Exercise directions>
When a line contains the string "logic", it counts once; give the total of such lines in the entries below and nothing else.
── Extracted information ──
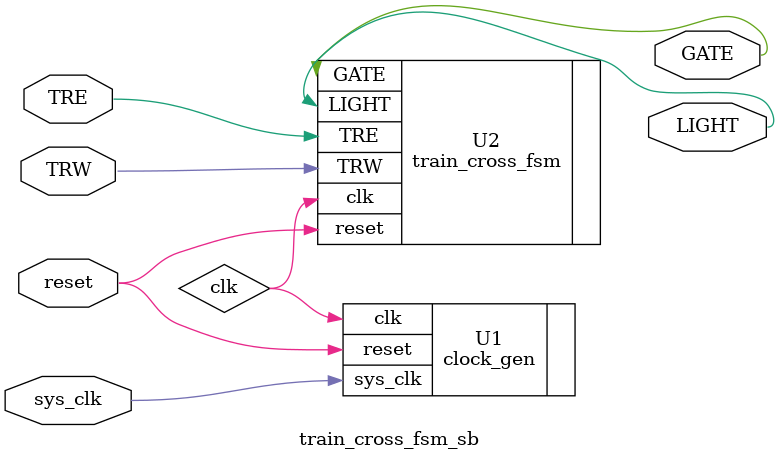
<source format=sv>
module train_cross_fsm_sb(
    input logic sys_clk, reset, TRW, TRE,
    output logic LIGHT, GATE);
//
logic clk;

clock_gen #(24) U1 (.sys_clk(sys_clk), .reset(reset), .clk(clk));
train_cross_fsm U2 (.clk(clk), .reset(reset), .TRW(TRW), .TRE(TRE), .LIGHT(LIGHT), .GATE(GATE));
//
endmodule


</source>
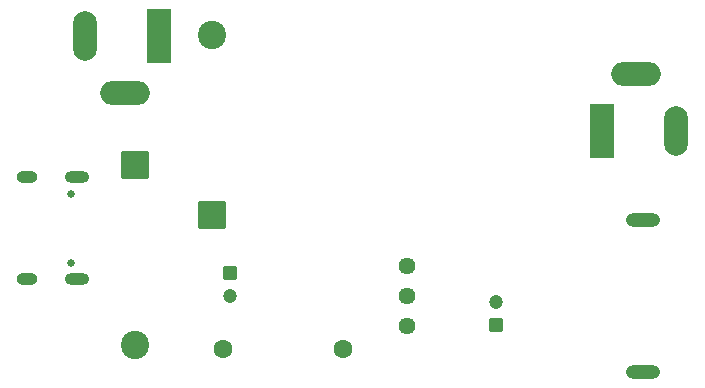
<source format=gbr>
%TF.GenerationSoftware,KiCad,Pcbnew,9.0.6*%
%TF.CreationDate,2026-01-01T16:42:10+02:00*%
%TF.ProjectId,RouterSupplySwitcherSource,526f7574-6572-4537-9570-706c79537769,rev?*%
%TF.SameCoordinates,Original*%
%TF.FileFunction,Soldermask,Bot*%
%TF.FilePolarity,Negative*%
%FSLAX46Y46*%
G04 Gerber Fmt 4.6, Leading zero omitted, Abs format (unit mm)*
G04 Created by KiCad (PCBNEW 9.0.6) date 2026-01-01 16:42:10*
%MOMM*%
%LPD*%
G01*
G04 APERTURE LIST*
G04 Aperture macros list*
%AMRoundRect*
0 Rectangle with rounded corners*
0 $1 Rounding radius*
0 $2 $3 $4 $5 $6 $7 $8 $9 X,Y pos of 4 corners*
0 Add a 4 corners polygon primitive as box body*
4,1,4,$2,$3,$4,$5,$6,$7,$8,$9,$2,$3,0*
0 Add four circle primitives for the rounded corners*
1,1,$1+$1,$2,$3*
1,1,$1+$1,$4,$5*
1,1,$1+$1,$6,$7*
1,1,$1+$1,$8,$9*
0 Add four rect primitives between the rounded corners*
20,1,$1+$1,$2,$3,$4,$5,0*
20,1,$1+$1,$4,$5,$6,$7,0*
20,1,$1+$1,$6,$7,$8,$9,0*
20,1,$1+$1,$8,$9,$2,$3,0*%
G04 Aperture macros list end*
%ADD10RoundRect,0.250000X-0.350000X0.350000X-0.350000X-0.350000X0.350000X-0.350000X0.350000X0.350000X0*%
%ADD11C,1.200000*%
%ADD12RoundRect,0.250000X0.350000X-0.350000X0.350000X0.350000X-0.350000X0.350000X-0.350000X-0.350000X0*%
%ADD13C,1.440000*%
%ADD14R,2.000000X4.600000*%
%ADD15O,2.000000X4.200000*%
%ADD16O,4.200000X2.000000*%
%ADD17O,2.900000X1.200000*%
%ADD18C,1.600000*%
%ADD19RoundRect,0.250001X-0.949999X0.949999X-0.949999X-0.949999X0.949999X-0.949999X0.949999X0.949999X0*%
%ADD20C,2.400000*%
%ADD21C,0.650000*%
%ADD22O,2.100000X1.000000*%
%ADD23O,1.800000X1.000000*%
%ADD24RoundRect,0.250001X0.949999X-0.949999X0.949999X0.949999X-0.949999X0.949999X-0.949999X-0.949999X0*%
G04 APERTURE END LIST*
D10*
%TO.C,C1*%
X122955000Y-98072401D03*
D11*
X122955000Y-100072401D03*
%TD*%
D12*
%TO.C,C4*%
X145455000Y-102517600D03*
D11*
X145455000Y-100517600D03*
%TD*%
D13*
%TO.C,RV1*%
X137955000Y-97465000D03*
X137955000Y-100005000D03*
X137955000Y-102545000D03*
%TD*%
D14*
%TO.C,J1*%
X116955000Y-78045000D03*
D15*
X110655000Y-78045000D03*
D16*
X114055000Y-82845000D03*
%TD*%
D17*
%TO.C,J3*%
X157905000Y-106445000D03*
X157905000Y-93645000D03*
%TD*%
D18*
%TO.C,R1*%
X132535000Y-104545000D03*
X122375000Y-104545000D03*
%TD*%
D19*
%TO.C,D2*%
X114955000Y-88925000D03*
D20*
X114955000Y-104165000D03*
%TD*%
D21*
%TO.C,P1*%
X109500000Y-91430000D03*
X109500000Y-97210000D03*
D22*
X110000000Y-90000000D03*
D23*
X105820000Y-90000000D03*
D22*
X110000000Y-98640000D03*
D23*
X105820000Y-98640000D03*
%TD*%
D24*
%TO.C,D1*%
X121455000Y-93165000D03*
D20*
X121455000Y-77925000D03*
%TD*%
D14*
%TO.C,J2*%
X154445000Y-86045000D03*
D15*
X160745000Y-86045000D03*
D16*
X157345000Y-81245000D03*
%TD*%
M02*

</source>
───
Response to the task>
3